WordNet 普林斯顿 算法第四版

普林斯顿 算法第四版

本文的代码以及之前的作业代码可通过一下github链接获得
https://github.com/Changjing-Liu/algorithm_lab


引言

作业要求链接:
https://coursera.cs.princeton.edu/algs4/assignments/wordnet/specification.php

作业常见问题解答:
https://coursera.cs.princeton.edu/algs4/assignments/wordnet/faq.php

本次作业需要完成一个wordnet,即英语语义词典,需要完成(按照作业常见问题解答中老师推荐的顺序):

  1. SAP.java
  2. WordNet.java
  3. Outcast.java

一、SPA.java

这一部分可以偷懒,采用algs4里的BreadthFirstDirectedPaths()来实现广度优先搜索,以此判断两点的路径是否存在,并确定两点间的距离。

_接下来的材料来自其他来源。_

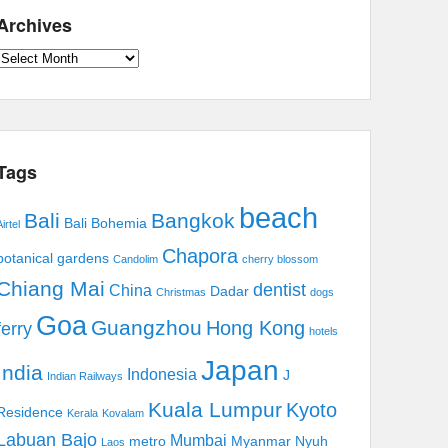
Archives
Archives
Tags
beach
Bali
Bangkok
Bali Bohemia
irtel
Chapora
botanical gardens
Candolim
cherry blossom
Chiang Mai
dentist
China
Dadar
Christmas
dogs
Goa
Guangzhou
Hong Kong
ferry
hotels
Japan
India
Indonesia
J
Indian Railways
Kuala Lumpur
Kyoto
Residence
Kerala
Kovalam
Labuan Bajo
Mumbai
metro
Myanmar
Nyuh
Laos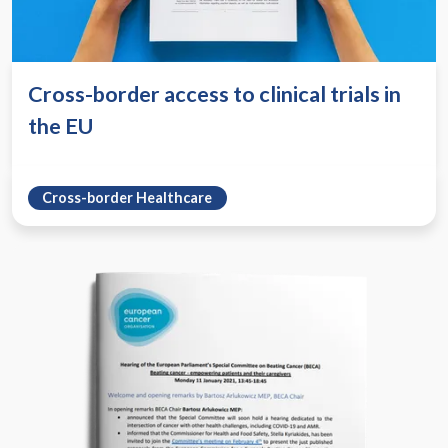
Cross-border access to clinical trials in
the EU
Cross-border Healthcare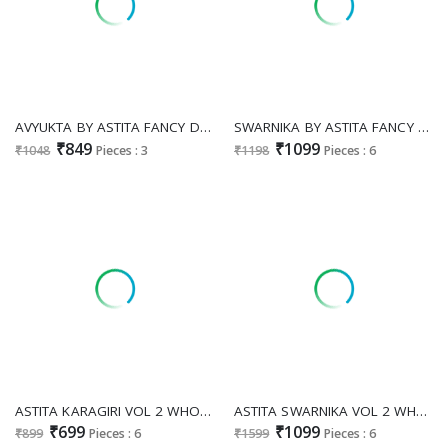
AVYUKTA BY ASTITA FANCY DESIGNER LINEN COTTON FABRIC SAREE WITH WHOLESALE SAREE WITH LATKAN EXPORT
SWARNIKA BY ASTITA FANCY DESIGNER BANARASI SILK FABRIC SAREE WHOLESALE WITH FANCY LATKAN
₹849
₹1099
₹1048
Pieces : 3
₹1198
Pieces : 6
ASTITA KARAGIRI VOL 2 WHOLESALE LINEN CLASSIC INDIAN SAREES FOR EXPORT
ASTITA SWARNIKA VOL 2 WHOLESALE SOFT SILK FESTIVE WEAR INDIAN SAREES FOR WOMEN ONLINE
₹699
₹1099
₹899
Pieces : 6
₹1599
Pieces : 6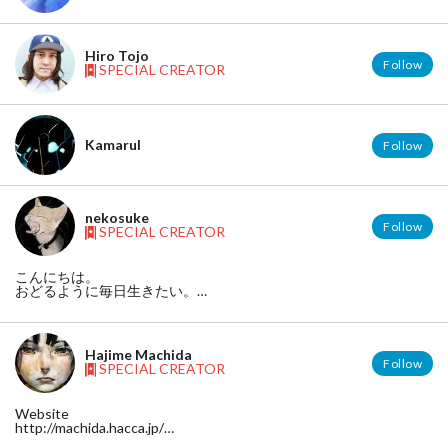
Hiro Tojo
Follow
SPECIAL CREATOR
Kamarul
Follow
nekosuke
Follow
SPECIAL CREATOR
こんにちは。
おどるように毎日生きたい。
pixiv◆http://p.tl/m/237180
Hajime Machida
Follow
SPECIAL CREATOR
Website
http://machida.hacca.jp/
Facebook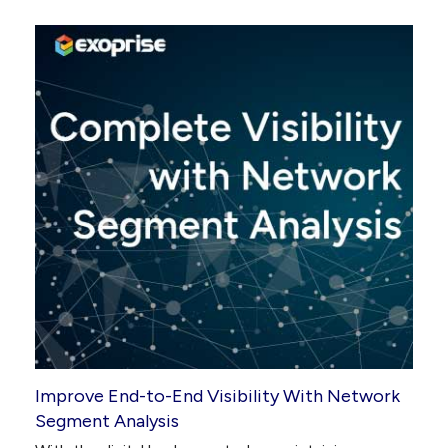
Improve End-to-End Visibility With Network
Segment Analysis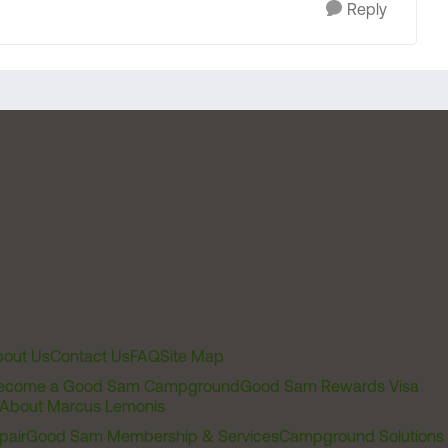
Reply
out Us
Contact Us
FAQ
Site Map
ecome a Good Sam Campground
Good Sam Rewards Visa
About Marcus Lemonis
pair
Good Sam Membership & Services
Campground Solutions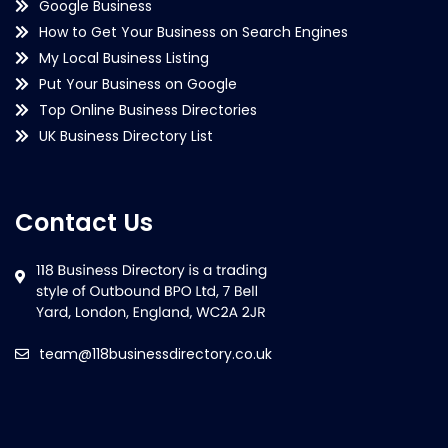
Google Business
How to Get Your Business on Search Engines
My Local Business Listing
Put Your Business on Google
Top Online Business Directories
UK Business Directory List
Contact Us
team@118businessdirectory.co.uk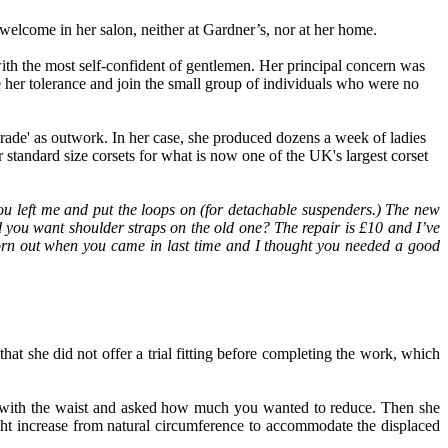
 welcome in her salon
,
neither at Gardner’s, nor at her home.
th the most self
-
confident of gentlemen. Her principal concern was
 her tolerance and join the small group of individuals who were no
trade
'
as outwork. In her case
,
she produced dozens a week
of
ladies
r standard size corsets for what is now one of the UK's largest corset
ou left me and put the loops on (for detachable suspenders
.
)
T
he new
d you want shoulder straps on the old one? The repair is £10 and I’ve
worn out when you came in
last time and
I thought you need
ed
a go
o
d
that she did not offer a trial fitting before completing the work, which
 with the waist and asked how much you wanted to reduce
.
Then she
ht increase from natural circumference to accommodate the displaced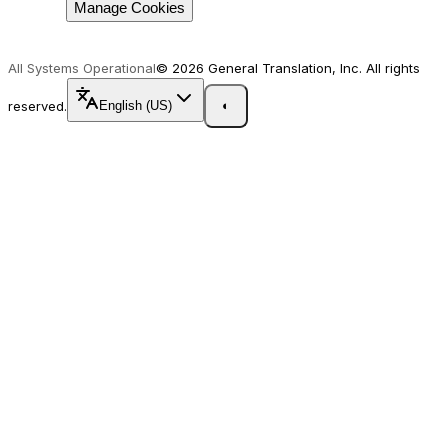
Manage Cookies
All Systems Operational
© 2026 General Translation, Inc. All rights
reserved.
English (US)
◐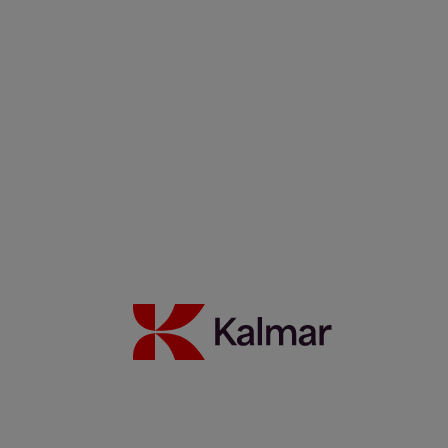
Kalmar Sverige
/
Nyheter
/
Webinars
Share:
KALMAR.HE
€
38.30
On-Demand Webinars
Search
Automation, Security, etc.
Search
Remove
All themes
Automation
Eco efficiency
German
Green Chair
People
Safety
Services
Spanish
Technology
Peace of Mind with Maintenance Contracts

import edu.princeton.cs.algs4.BreadthFirstDirectedPaths;
import edu.princeton.cs.algs4.Digraph;
import edu.princeton.cs.algs4.In;
import edu.princeton.cs.algs4.StdIn;
import edu.princeton.cs.algs4.StdOut;

public class SAP {
    private Digraph G;
    private int anc = -1;

    // constructor takes a digraph (not necessarily a DAG)
    public SAP(Digraph G) {
        if (G == null) {
            throw new IllegalArgumentException();

        } else {
            this.G = new Digraph(G);
        }

    }

    // length of shortest ancestral path between v and w; -1 if no such path
    public int length(int v, int w) {
        if (v < 0 || v > G.V() - 1 || w < 0 || w > G.V() - 1)
            throw new IllegalArgumentException();
        anc = -1;

        BreadthFirstDirectedPaths bv = new BreadthFirstDirectedPaths(G, v);
        BreadthFirstDirectedPaths bw = new BreadthFirstDirectedPaths(G, w);

        int minlength = Integer.MAX_VALUE;
        for (int i = 0; i < G.V(); i++) {
            if (bv.hasPathTo(i) && bw.hasPathTo(i)) {
                int l = bv.distTo(i) + bw.distTo(i);
                if (l < minlength) {
                    minlength = l;
                    anc = i;
                }
            }
        }
        if (minlength == Integer.MAX_VALUE) return -1;
        else return minlength;
    }

    // a common ancestor of v and w that participates in a shortest ancestral path; -1 if no such path
    public int ancestor(int v, int w) {
        length(v, w);
        return anc;
    }

    // length of shortest ancestral path between any vertex in v and any vertex in w; -1 if no such path
    public int length(Iterable<Integer> v, Iterable<Integer> w) {
        int length = Integer.MAX_VALUE;
        int temp;
        for (Integer i : v) {
            for (Integer j : w) {
                temp = length(i, j);
                if (temp < length)
                    length = temp;
            }
        }
        if (length == Integer.MAX_VALUE) return -1;
        else return length;
    }

    // a common ancestor that participates in shortest ancestral path; -1 if no such path
    public int ancestor(Iterable<Integer> v, Iterable<Integer> w) {
        int length = Integer.MAX_VALUE;
        int local_anc = -1;
        int temp;
        for (Integer i : v) {
            for (Integer j : w) {
                temp = length(i, j);
                if (temp < length) {
                    length = temp;
                    local_anc = this.anc;
                }
            }
        }
        if (length == Integer.MAX_VALUE) return -1;
        else return local_anc;
    }

    public static void main(String[] args) {
        In in = new In(".\\test\\digraph2.txt");
        Digraph G = new Digraph(in);
        SAP sap = new SAP(G);
        while (!StdIn.isEmpty()) {
            int v = StdIn.readInt();
            int w = StdIn.readInt();
            int length = sap.length(v, w);
            int ancestor = sap.ancestor(v, w);
            StdOut.printf("length = %d, ancestor = %d\n", length, ancestor);
        }
    }
}

二、WordNet.java

该部分都先需要对输入的数据格式进行分析处理,并采用合理的数据结构存储。此处基于ST<String, Bag>实现word到对应同义词集合的映射,基于ArrayList实现word的链式存储,基于Digraph构建wordnet的有向图

需要注意的一点是,构建有向图后,需要判断是否合法:即是否存在环,或是否存在多个根节点
有环可通过algs4中的DirectedCycle来判断,是否有多个根节点可通过记录v->w映射中的v,通过遍历所有节点,使用排除法判断未记录的节点数量是否超过1来判断。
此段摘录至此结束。